Según el padre Alcalá, chapín es una corruptela
del nombre arábigo chipin, que significa alcornoque y
se dio esa denominación al tal calzado, por formarse sus suelas
de la madera de aquel árbol. Si alguno de nuestros eruditos antepasados
sabía éso, y al llamar chapines a los guatemaltecos, quiso
decir disimuladamente que somos unos pedazos de alcornoque, la cosa
no va tal vez tan fuera de camino. ¿No podría decirse
que, en ese sentido, somos, cual más cual menos, unos verdaderos
chapines en arábigo, o chapines como hoy se dice en castellano?
- Por lo demás sea cual fuere la etimología de esa denominación,
ella ha hecho fortuna, como muchas gentes que tienen un origen igualmente
dudoso; y fuera de la república, con tal que no salgamos de los
límites de los Estados de la América Central, no se nos
conoce bajo otro nombre que el de chapines, que hemos aceptado de buena
voluntad los hijos de esta capital, como aceptamos otras cosas peores.

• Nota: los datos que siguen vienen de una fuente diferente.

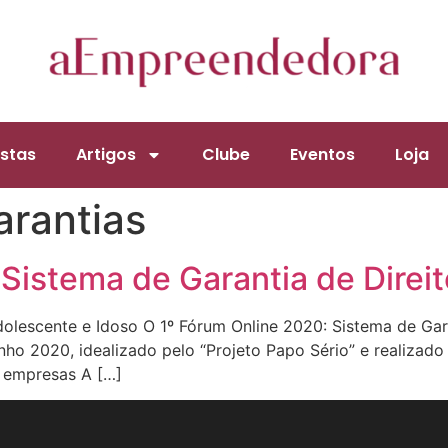
stas
Artigos
Clube
Eventos
Loja
arantias
Sistema de Garantia de Direit
dolescente e Idoso O 1º Fórum Online 2020: Sistema de Gara
nho 2020, idealizado pelo “Projeto Papo Sério” e realizado
 empresas A […]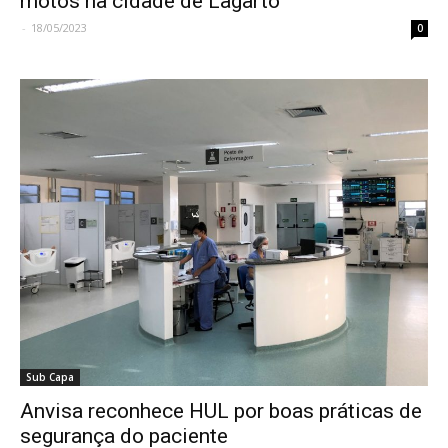
motos na cidade de Lagarto
-
18/05/2023
0
Sub Capa
Anvisa reconhece HUL por boas práticas de
segurança do paciente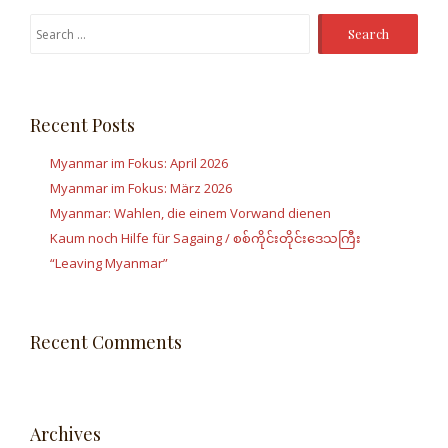
Search
for:
Recent Posts
Myanmar im Fokus: April 2026
Myanmar im Fokus: März 2026
Myanmar: Wahlen, die einem Vorwand dienen
Kaum noch Hilfe für Sagaing / စစ်ကိုင်းတိုင်းဒေသကြီး
“Leaving Myanmar”
Recent Comments
Archives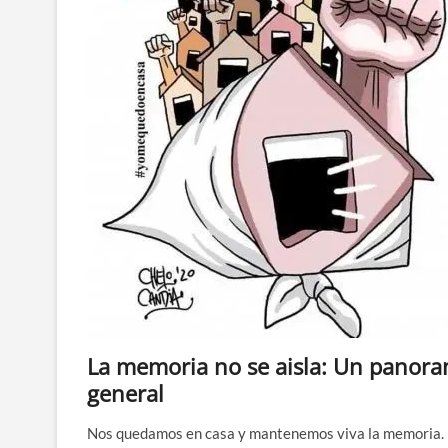
La memoria no se aisla: Un panor
general
Nos quedamos en casa y mantenemos viva la memoria.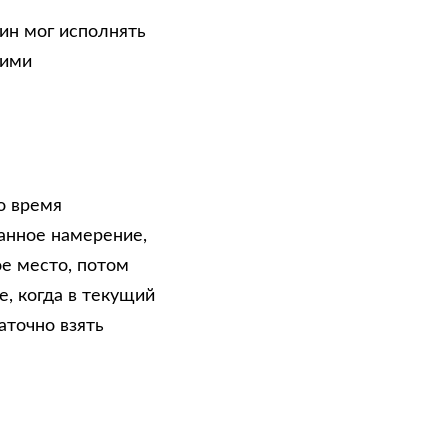
нин мог исполнять
оими
о время
анное намерение,
е место, потом
е, когда в текущий
точно взять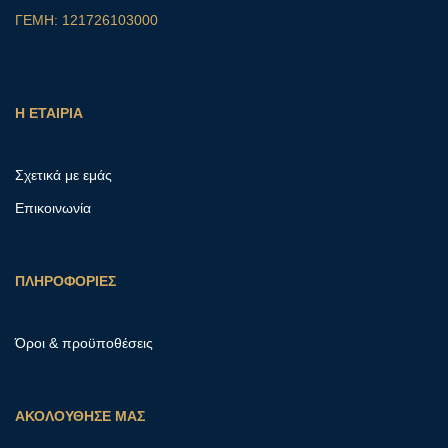
ΓΕΜΗ: 121726103000
Η ΕΤΑΙΡΙΑ
Σχετικά με εμάς
Επικοινωνία
ΠΛΗΡΟΦΟΡΙΕΣ
Όροι & προϋποθέσεις
ΑΚΟΛΟΥΘΗΣΕ ΜΑΣ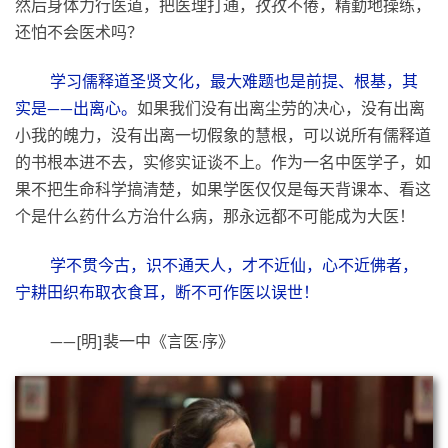
的书根本进不去，实修实证谈不上。作为一名中医学子，如
果不把生命科学搞清楚，如果学医仅仅是每天背课本、看这
个是什么药什么方治什么病，那永远都不可能成为大医！
学不贯今古，识不通天人，才不近仙，心不近佛者，
宁耕田织布取衣食耳，断不可作医以误世！
——[明]裴一中《言医·序》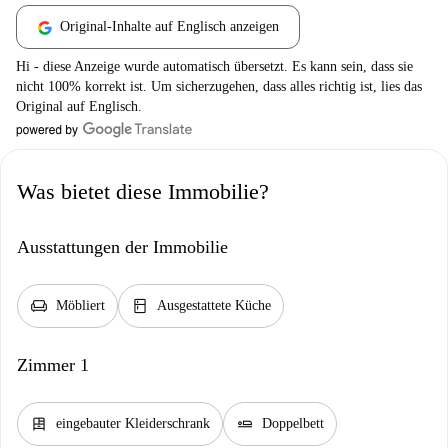
Original-Inhalte auf Englisch anzeigen
Hi - diese Anzeige wurde automatisch übersetzt. Es kann sein, dass sie
nicht 100% korrekt ist. Um sicherzugehen, dass alles richtig ist, lies das
Original auf Englisch.
Was bietet diese Immobilie?
Ausstattungen der Immobilie
chair
kitchen
Möbliert
Ausgestattete Küche
Zimmer 1
dresser
airline_seat_flat
eingebauter Kleiderschrank
Doppelbett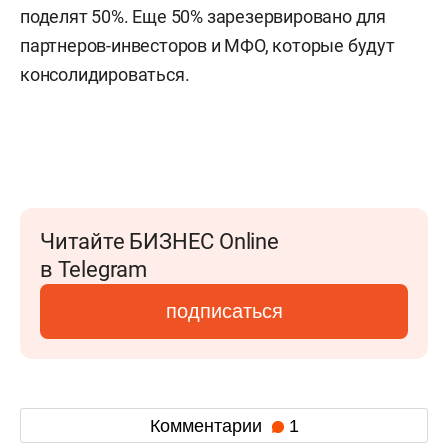
поделят 50%. Еще 50% зарезервировано для
партнеров-инвесторов и МФО, которые будут
консолидироваться.
Читайте БИЗНЕС Online
в Telegram
подписаться
Комментарии
1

- El tipo del verdadero y genuino chapín, tal como existía
a principios del presente siglo, va desapareciendo, poco a poco, y tal
vez de aquí a algún tiempo se habrá perdido enteramente.
Conviene, pues, apresurarse a bosquejarlo antes de que se borre por
completo, como se aprovechan los instantes para retratar a un moribundo
cuyo recuerdo se quiere conservar. El chapín es un conjunto de
buenas cualidades y defectos, pareciéndose en esto a los demás
individuos de la raza humana pero con la diferencia de que sus virtudes
y sus faltas tienen cierto carácter peculiar, resultado de circunstancias
especiales. Es hospitalario, servicial, piadoso, inteligente; y si bien
por lo general no está dotado del talento de la iniciativa, es
singularmente apto para imitar lo que otros hayan inventado. Es sufrido
y no le falta valor en los peligros. Es novelero y se alucina con facilidad;
pero pasadas las primeras impresiones; su buen juicio natural analiza
y discute, y si encuentra, como sucede con frecuencia, que rindió
el homenaje de su fácil admiración a un objeto poco digno,
le vuelve la espalda sin ceremonia y se venga de su propia ligereza
en el que ha sido su ídolo de ayer. Es apático y costumbrero;
no concurre a las citas, y si lo hace, es siempre tarde; se ocupa de
los negocios ajenos un poco más de lo que fuera necesario y tiene
una asombrosa facilidad para encontrar el lado ridículo a los
hombres y a las cosas. El verdadero chapín (no hablo del que
ha alterado su tipo extranjerizándose), ama a su patria ardientemente,
entendiendo con frecuencia por patria la capital donde ha nacido; y
está tan adherido a ella, como la tortuga al carapacho que la
cubre. Para él, Guatemala es mejor que París; no cambiaría
el chocolate, por el té ni por el café (en lo cual tal
vez tiene razón). Le gustan más los tamales que el vol-au-vent,
y prefiere un plato de pipián al más suculento roastbeef.
Va siempre a los toros por diciembre, monta a caballo desde mediados
de agosto hasta el fin del mes; se extasía viendo arder castillos
de pólvora; cree que los pañetes de Quezaltenango y los
brichos de Totonicapán pueden competir con los mejores paños
franceses y con los galones españoles; y en cuanto a música,
no cambiaría los sonecitos de Pascua por todas las óperas
de Verdi. Habla un castellano antiquísimo: vos, habís,
tené, andá; y su conversación está salpicada
de provincialismos, algunos de ellos tan expresivos como pintorescos.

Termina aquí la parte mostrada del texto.